▶ [YOUR OBJECTIVE]: A line belongs in the answer if it contains "lines"; copy every such line from the entries below.

▶ [RECORDS TO USE]:
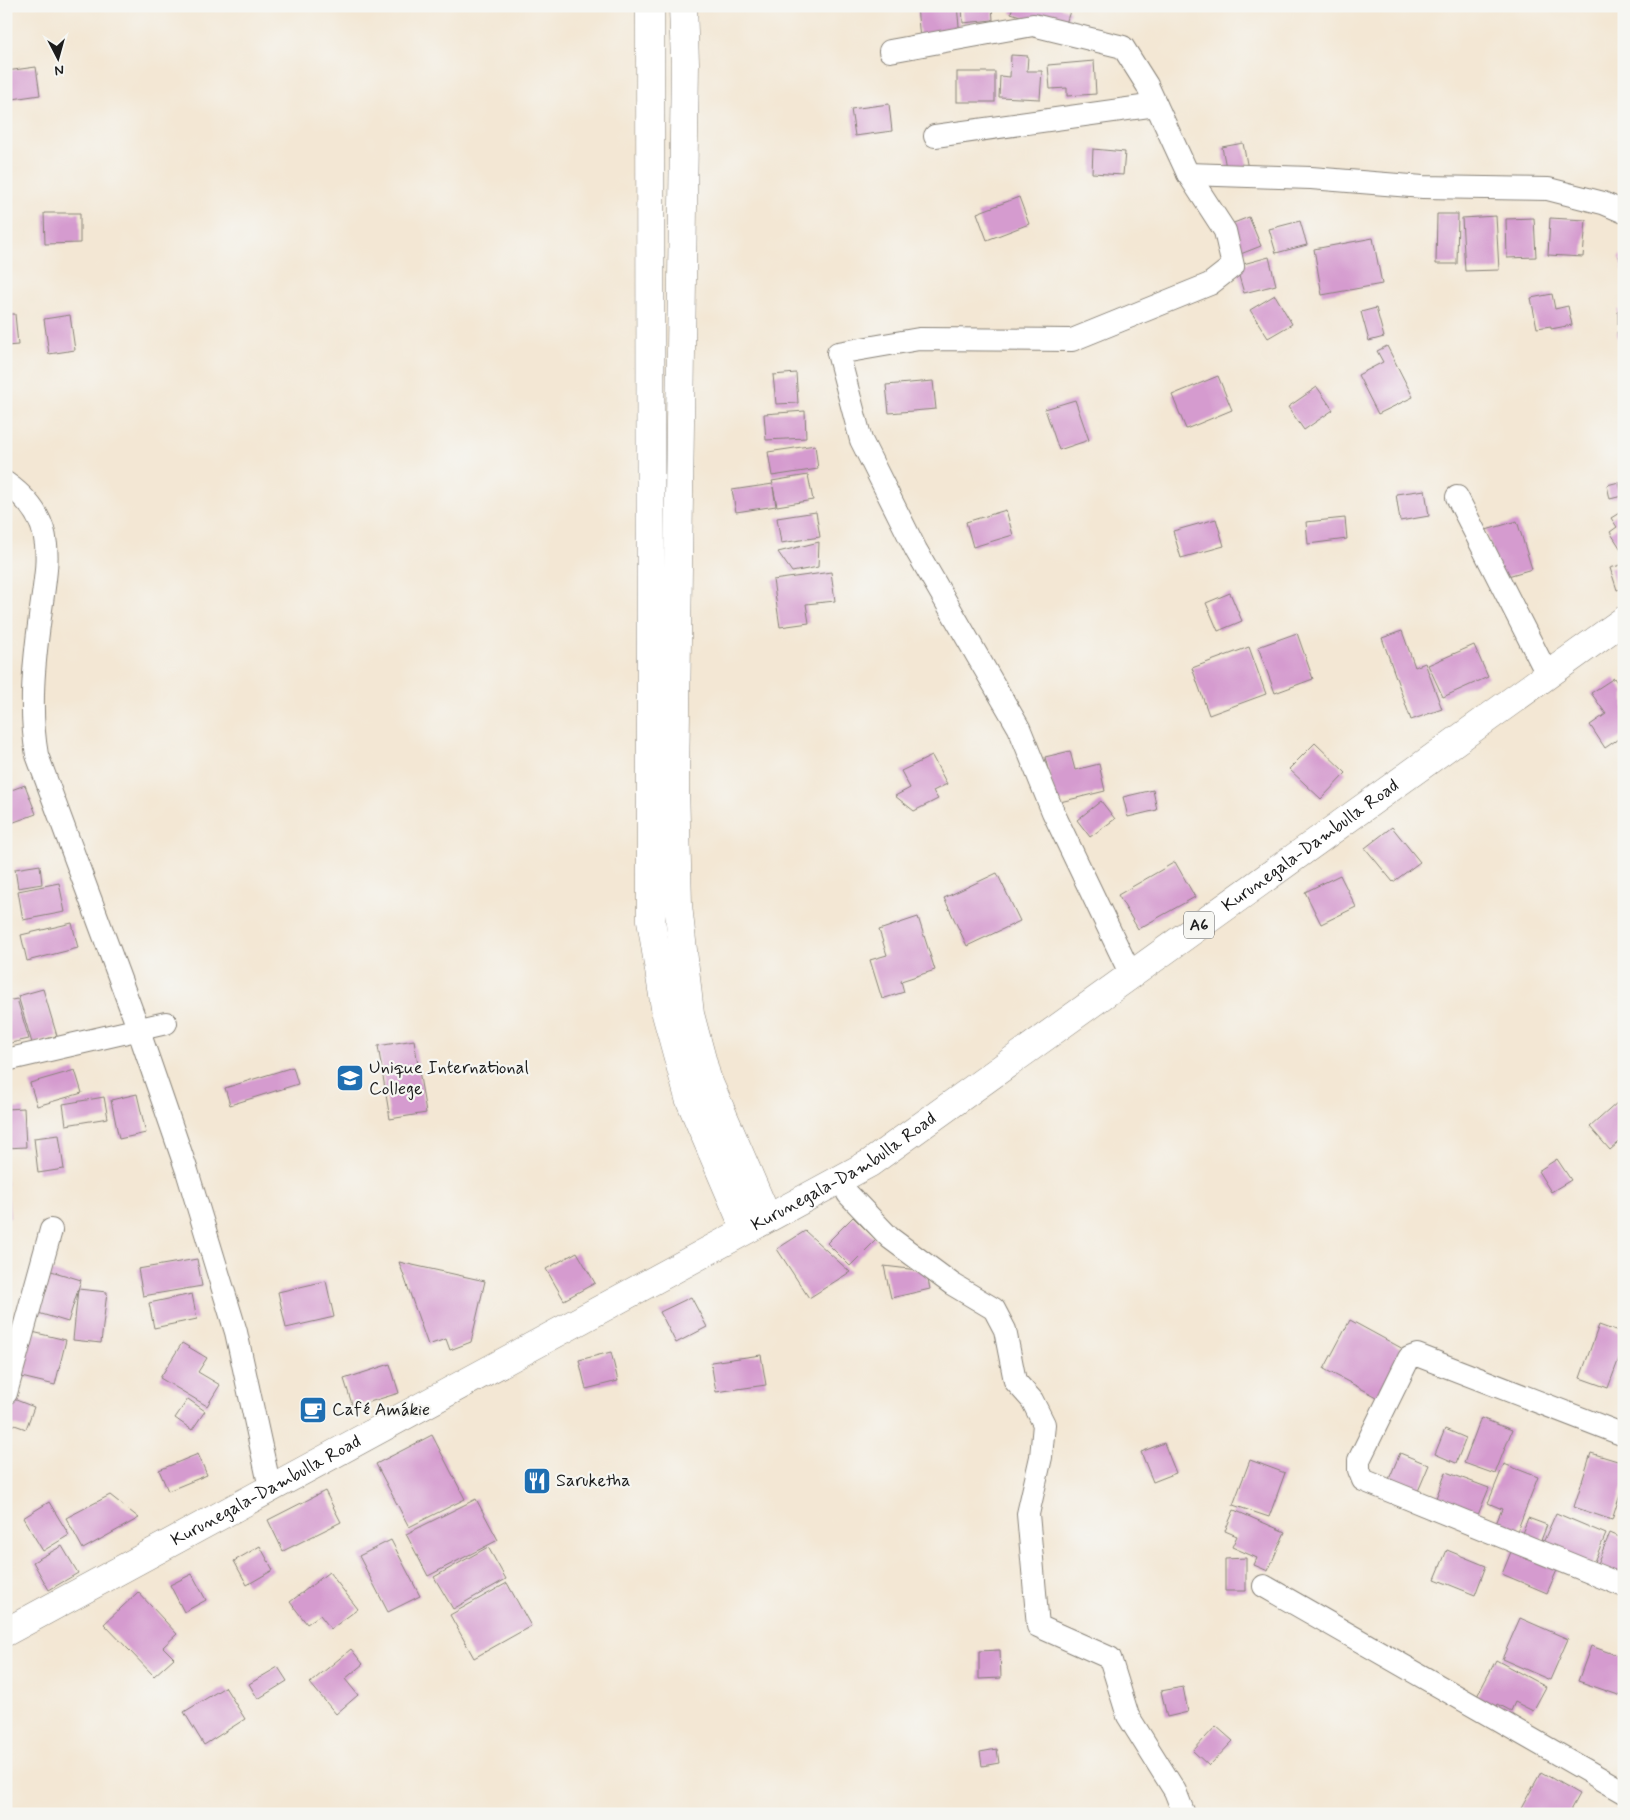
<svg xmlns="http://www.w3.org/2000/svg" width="1630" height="1820" font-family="Mynerve,sans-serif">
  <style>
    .building { fill: #d59bcf }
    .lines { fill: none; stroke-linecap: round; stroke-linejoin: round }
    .street-casing { stroke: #888278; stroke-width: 24 }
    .highway-casing { stroke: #888278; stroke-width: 29 }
    .street { stroke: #fff; stroke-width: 22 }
    .highway { stroke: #fff; stroke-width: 28 }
    .labels { text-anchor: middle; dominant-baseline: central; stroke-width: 4.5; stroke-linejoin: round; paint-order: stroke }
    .shield { fill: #f6f6f2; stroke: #5d5d5c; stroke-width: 1 }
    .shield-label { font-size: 16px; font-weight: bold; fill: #1c1c1c }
    .street-label { font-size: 18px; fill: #1c1c1c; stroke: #f6f6f2 }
    .poi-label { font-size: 18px; fill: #1c1c1c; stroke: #f6f6f2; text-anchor: start }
  </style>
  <rect width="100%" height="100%" fill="#f6f6f2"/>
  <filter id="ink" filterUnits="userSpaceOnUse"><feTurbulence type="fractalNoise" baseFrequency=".02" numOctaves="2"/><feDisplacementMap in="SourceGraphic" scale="10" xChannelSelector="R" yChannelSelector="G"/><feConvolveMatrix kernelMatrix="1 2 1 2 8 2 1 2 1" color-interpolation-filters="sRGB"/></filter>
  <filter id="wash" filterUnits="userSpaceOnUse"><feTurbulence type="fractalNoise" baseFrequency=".0096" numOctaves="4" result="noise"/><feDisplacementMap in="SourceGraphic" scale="20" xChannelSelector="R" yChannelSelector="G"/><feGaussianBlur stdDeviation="1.12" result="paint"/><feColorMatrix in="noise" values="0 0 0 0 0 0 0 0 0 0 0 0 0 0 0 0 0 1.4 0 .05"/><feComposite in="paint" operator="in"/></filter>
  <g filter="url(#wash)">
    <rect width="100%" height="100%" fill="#f3e7d4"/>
    <g id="blocks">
      <g class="building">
        <path d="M917 6H957L960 36 920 40Z"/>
        <path d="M962 6H992L993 20 963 23Z"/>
        <path d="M1013 6H1056L1070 11 1064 30 1011 13Z"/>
        <path d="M1011 55 1028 56 1027 71H1042L1040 99 999 97 1000 76 1010 77Z"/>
        <path d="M1094 61 1096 94 1067 96V88L1050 89 1048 65Z"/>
        <path d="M36 67 40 95 6 100V71Z"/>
        <rect x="957" y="72" width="38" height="30"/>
        <path d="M889 104 892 131 855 136 851 109Z"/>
        <path d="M1243 143 1248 169 1227 173 1222 147Z"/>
        <path d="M1093 149 1125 152 1123 175 1092 173Z"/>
        <path d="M1019 197 1029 224 987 240 977 213Z"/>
        <path d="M44 213H80V243L45 244Z"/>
        <path d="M1437 214H1458L1457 264H1436Z"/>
        <path d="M1496 216 1499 270 1465 271 1462 218Z"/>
        <path d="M1249 217 1261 246 1238 255 1226 226Z"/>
        <path d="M1534 218 1536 257 1507 258 1506 219Z"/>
        <path d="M1550 218 1586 220 1583 257 1548 255Z"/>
        <path d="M1300 221 1307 245 1276 253 1269 229Z"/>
        <path d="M1373 238 1382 284 1322 295 1314 249Z"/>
        <path d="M1624 255V271H1623L1619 256Z"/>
        <path d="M1269 257 1276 285 1244 293 1236 266Z"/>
        <path d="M1552 294 1555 309 1568 306 1572 325 1551 329V326L1537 328 1531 298Z"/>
        <path d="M1275 295 1292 324 1268 338 1250 310Z"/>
        <path d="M1376 308 1384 337 1369 341 1361 312Z"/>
        <path d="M1618 310 1624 311V325L1618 324Z"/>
        <path d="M6 314H15L18 345 6 346Z"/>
        <path d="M70 315 75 350 49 354 44 319Z"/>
        <path d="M1624 331V359H1622L1617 332Z"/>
        <path d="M1387 346 1413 397 1378 414 1358 375 1383 362 1377 351Z"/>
        <path d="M796 373 798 403 776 404 773 375Z"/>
        <path d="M1218 376 1232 410 1186 429 1172 395Z"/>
        <path d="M933 381 936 409 889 413 886 385Z"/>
        <path d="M1317 387 1333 410 1304 430 1288 407Z"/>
        <path d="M1075 400 1089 440 1059 450 1045 409Z"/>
        <path d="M805 411 806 438 766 440 764 414Z"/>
        <path d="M815 445 818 469 772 476 768 452Z"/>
        <path d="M808 475 813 500 777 506 773 487 776 506 736 512 732 490 773 484 772 481Z"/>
        <path d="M1619 482 1622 496 1610 499 1607 485Z"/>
        <path d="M1425 490 1429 516 1400 521 1396 494Z"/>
        <path d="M1006 510 1013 535 973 547 966 522Z"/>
        <path d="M1624 510V554L1610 532 1617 527 1611 518Z"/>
        <path d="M816 512 820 537 781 543 777 518Z"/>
        <path d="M1345 518 1347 539 1308 544 1306 522Z"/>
        <path d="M1216 519 1224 546 1181 558 1173 531Z"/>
        <path d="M1517 521 1532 569 1501 578 1486 530Z"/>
        <path d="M819 542 818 567 792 572 778 552Z"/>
        <path d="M1624 564V588L1617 590 1610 568Z"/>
        <path d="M831 572 835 601 806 604 809 623 780 627 773 580Z"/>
        <path d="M1230 593 1242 621 1218 631 1206 603Z"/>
        <path d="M1402 631 1415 667 1425 663 1442 709 1411 720 1382 638Z"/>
        <path d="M1297 633 1313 679 1275 693 1258 647Z"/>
        <path d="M1474 645 1488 677 1443 697 1428 665Z"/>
        <path d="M1249 647 1266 694 1209 715 1192 668Z"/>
        <path d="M1614 678 1624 692V735L1605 748 1590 725 1606 714 1591 693Z"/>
        <path d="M1315 743 1346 773 1321 799 1289 769Z"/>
        <path d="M1070 751 1075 770 1099 764 1105 791 1056 803 1045 757Z"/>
        <path d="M932 756 947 784 933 791 938 799 914 811 895 796 910 788 901 771Z"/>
        <path d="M25 785 36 814 6 825V792Z"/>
        <path d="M1153 790 1157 810 1128 817 1123 797Z"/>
        <path d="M1101 801 1115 819 1090 837 1077 820Z"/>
        <path d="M1392 827 1420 862 1393 882 1365 848Z"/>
        <path d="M1175 862 1195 897 1138 929 1118 895Z"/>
        <path d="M40 865 42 884 18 888 15 869Z"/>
        <path d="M997 873 1020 921 967 946 944 898Z"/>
        <path d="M1340 875 1356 907 1321 924 1305 892Z"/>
        <path d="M59 883 65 912 23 920 18 891Z"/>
        <path d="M918 917 935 970 901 981 904 992 882 999 870 960 887 955 879 930Z"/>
        <path d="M72 923 78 948 27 961 21 935Z"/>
        <path d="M43 989 57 1036 32 1043 18 996Z"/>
        <path d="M17 999 29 1039 6 1044V1001Z"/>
        <path d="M414 1040 426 1113 390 1119 378 1046Z"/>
        <path d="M293 1067 298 1084 230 1105 225 1088Z"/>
        <path d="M75 1070 82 1093 37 1106 30 1083Z"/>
        <path d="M137 1094 146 1133 119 1139 111 1100Z"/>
        <path d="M104 1097 108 1118 66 1125 63 1104Z"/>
        <path d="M1618 1102 1624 1109V1138L1610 1150 1590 1127Z"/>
        <path d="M24 1108 26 1147 6 1148V1109Z"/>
        <path d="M59 1135 64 1169 38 1173 34 1138Z"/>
        <path d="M1557 1159 1571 1180 1551 1192 1538 1171Z"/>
        <path d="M6 1178 10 1218H6Z"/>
        <path d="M853 1217 876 1240 850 1266 827 1243Z"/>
        <path d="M805 1231 850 1272 809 1298 777 1249Z"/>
        <path d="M577 1252 595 1283 564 1300 546 1269Z"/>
        <path d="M197 1259 202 1286 143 1296 138 1269Z"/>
        <path d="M399 1262 485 1281 471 1342 450 1350 446 1339 428 1345Z"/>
        <path d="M884 1266 926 1271 930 1289 891 1298Z"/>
        <path d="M48 1270 81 1280 68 1322 35 1312Z"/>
        <path d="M326 1281 334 1317 286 1328 278 1292Z"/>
        <path d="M78 1289 107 1292 101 1343 73 1340Z"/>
        <path d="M192 1294 197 1319 154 1328 149 1303Z"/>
        <path d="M691 1297 707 1327 676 1343 660 1312Z"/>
        <path d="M1350 1320 1405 1350 1379 1398 1324 1369Z"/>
        <path d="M1599 1325 1624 1334V1345L1608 1388 1580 1378Z"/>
        <path d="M28 1331 66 1340 55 1385 17 1376Z"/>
        <path d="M182 1343 207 1358 198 1372 220 1385 207 1406 160 1378Z"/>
        <path d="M611 1352 618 1381 586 1389 579 1360Z"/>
        <path d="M761 1355 766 1385 716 1392 711 1362Z"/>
        <path d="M390 1364 399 1393 353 1407 344 1379Z"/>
        <path d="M11 1398 34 1407 26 1429 6 1422V1410Z"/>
        <path d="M188 1399 205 1411 192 1430 175 1418Z"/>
        <path d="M1481 1418 1512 1430 1495 1474 1464 1463Z"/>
        <path d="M1445 1429 1466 1438 1456 1463 1435 1454Z"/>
        <path d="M432 1435 465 1499 409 1527 376 1464Z"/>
        <path d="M1164 1443 1176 1473 1153 1482 1141 1452Z"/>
        <path d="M1400 1453 1429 1465 1416 1496 1387 1484Z"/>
        <path d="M1591 1453 1624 1463V1482L1612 1520 1574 1507Z"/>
        <path d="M198 1454 207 1475 168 1491 159 1470Z"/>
        <path d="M1250 1460 1285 1473 1269 1517 1233 1505Z"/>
        <path d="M1504 1464 1538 1477 1516 1534 1495 1526 1502 1509 1488 1503Z"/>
        <path d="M1446 1472 1489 1488 1478 1515 1436 1498Z"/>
        <path d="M325 1491 341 1522 283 1551 268 1520Z"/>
        <path d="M110 1495 139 1518 83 1549 66 1518Z"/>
        <path d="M476 1499 498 1540 428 1576 406 1534Z"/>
        <path d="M49 1502 69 1535 43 1551 23 1518Z"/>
        <path d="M1234 1510 1285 1532 1268 1571 1254 1565 1257 1558 1232 1547 1237 1536 1225 1531Z"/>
        <path d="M1556 1513 1606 1534 1592 1566 1542 1545Z"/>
        <path d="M1528 1518 1547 1525 1538 1548 1519 1541Z"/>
        <path d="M1610 1533 1624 1539V1577L1596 1566Z"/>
        <path d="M391 1540 420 1596 388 1612 359 1556Z"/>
        <path d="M1515 1542 1561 1561 1547 1593 1502 1574Z"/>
        <path d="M62 1546 78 1573 49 1590 33 1562Z"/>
        <path d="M260 1546 273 1570 247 1585 234 1561Z"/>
        <path d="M488 1547 506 1579 453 1609 434 1577Z"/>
        <path d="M1447 1550 1486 1566 1475 1595 1435 1579Z"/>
        <path d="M1246 1558V1591H1225V1559Z"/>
        <path d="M329 1572 358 1609 331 1629 320 1615 307 1624 290 1602Z"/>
        <path d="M192 1574 206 1600 184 1612 170 1585Z"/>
        <path d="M507 1583 531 1626 474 1658 450 1615Z"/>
        <path d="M138 1592 177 1634 163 1647 174 1658 154 1676 104 1624Z"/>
        <path d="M1520 1618 1568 1639 1550 1680 1502 1659Z"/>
        <path d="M1591 1646 1624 1658V1697L1578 1681Z"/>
        <path d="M351 1649 363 1664 345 1679 358 1695 336 1714 310 1683Z"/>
        <path d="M1000 1650 1001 1678 979 1679V1651Z"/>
        <path d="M1496 1660 1546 1687 1533 1711 1515 1702 1511 1711 1498 1704 1494 1712 1474 1702Z"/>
        <path d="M278 1667 287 1681 258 1699 249 1684Z"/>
        <path d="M225 1687 245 1719 204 1745 184 1712Z"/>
        <path d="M1183 1687 1188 1712 1167 1717 1161 1691Z"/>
        <path d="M1216 1726 1233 1741 1209 1766 1193 1751Z"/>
        <path d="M997 1749 999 1763 982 1766 980 1752Z"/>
        <path d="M1541 1772 1579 1794 1568 1814H1518Z"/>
      </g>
    </g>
  </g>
  <g filter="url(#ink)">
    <use href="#blocks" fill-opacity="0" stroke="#888278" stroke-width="1"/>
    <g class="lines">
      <g class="street-casing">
        <g id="street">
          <path d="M890 51 1033 25 1123 47 1147 85 1188 174 1311 178 1423 187 1548 189 1603 203 1624 212"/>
          <path d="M935 136 1156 105"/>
          <path d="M6 483C60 521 47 561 40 617 34 662 29 710 37 755L134 1017 187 1171 236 1332 270 1488"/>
          <path d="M1457 497 1547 674"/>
          <path d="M1131 975 1053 812 1019 728 916 550 861 440 838 353 919 339 1072 340 1210 284 1233 266 1225 231 1188 174"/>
          <path d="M6 1060 166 1023"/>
          <path d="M848 1194 890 1238 952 1284 994 1309 1005 1330 1015 1381 1032 1400 1044 1424 1041 1457 1028 1514 1038 1626 1110 1658 1128 1716 1175 1791 1184 1814"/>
          <path d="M6 1393 51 1230"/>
          <path d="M1624 1435 1417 1355 1409 1358 1359 1460V1470L1363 1480 1624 1586"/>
          <path d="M1264 1586 1624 1792"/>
        </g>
      </g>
      <g class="highway-casing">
        <g id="highway">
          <path d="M650 6 651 920 666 1014 689 1098 745 1229"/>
          <path d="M683 6 685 63 675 784 678 905 690 1014 707 1078 767 1217"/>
          <path id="s1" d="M6 1632 870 1163 1624 620"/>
        </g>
      </g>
      <use href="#street" class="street"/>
      <use href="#highway" class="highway"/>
    </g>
  </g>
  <defs>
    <g id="school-square" transform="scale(1.4375)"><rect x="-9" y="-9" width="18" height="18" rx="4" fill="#1f6fb2" stroke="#f6f6f2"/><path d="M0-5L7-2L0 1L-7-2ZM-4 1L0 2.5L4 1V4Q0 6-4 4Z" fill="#fff"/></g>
    <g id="cafe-square" transform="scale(1.4375)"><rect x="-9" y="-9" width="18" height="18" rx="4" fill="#1f6fb2" stroke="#f6f6f2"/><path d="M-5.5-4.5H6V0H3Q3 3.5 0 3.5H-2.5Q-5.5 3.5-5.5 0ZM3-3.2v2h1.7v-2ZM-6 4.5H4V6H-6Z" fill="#fff"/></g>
    <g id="restaurant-square" transform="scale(1.4375)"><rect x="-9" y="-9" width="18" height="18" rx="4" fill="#1f6fb2" stroke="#f6f6f2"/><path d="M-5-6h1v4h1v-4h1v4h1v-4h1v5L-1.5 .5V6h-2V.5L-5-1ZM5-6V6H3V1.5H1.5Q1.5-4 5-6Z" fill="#fff"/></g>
  </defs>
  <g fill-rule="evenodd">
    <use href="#school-square" x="350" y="1078"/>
    <use href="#cafe-square" x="313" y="1410"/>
    <use href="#restaurant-square" x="537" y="1481"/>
  </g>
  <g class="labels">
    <rect class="shield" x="1184" y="911.5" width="30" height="27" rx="4"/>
    <g class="shield-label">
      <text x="1199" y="925">A6</text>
    </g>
    <g class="street-label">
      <text stroke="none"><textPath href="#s1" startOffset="1526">Kurunegala-Dambulla Road</textPath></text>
      <text stroke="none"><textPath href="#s1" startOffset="956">Kurunegala-Dambulla Road</textPath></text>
      <text stroke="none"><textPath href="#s1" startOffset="296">Kurunegala-Dambulla Road</textPath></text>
    </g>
    <g class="poi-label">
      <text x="369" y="1068">Unique International<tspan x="369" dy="21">College</tspan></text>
      <text x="332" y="1410">Café Amákie</text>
      <text x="556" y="1481">Saruketha</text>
    </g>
  </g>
  <rect width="1630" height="1820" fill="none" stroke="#f6f6f2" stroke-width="25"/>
  <g transform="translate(58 58) rotate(174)" stroke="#f6f6f2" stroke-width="4" paint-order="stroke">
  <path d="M0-4L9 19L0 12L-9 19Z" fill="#1c1c1c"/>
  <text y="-8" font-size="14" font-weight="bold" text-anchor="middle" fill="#1c1c1c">N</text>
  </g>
</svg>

▶ [SOLUTION]:
    .lines { fill: none; stroke-linecap: round; stroke-linejoin: round }
    <g class="lines">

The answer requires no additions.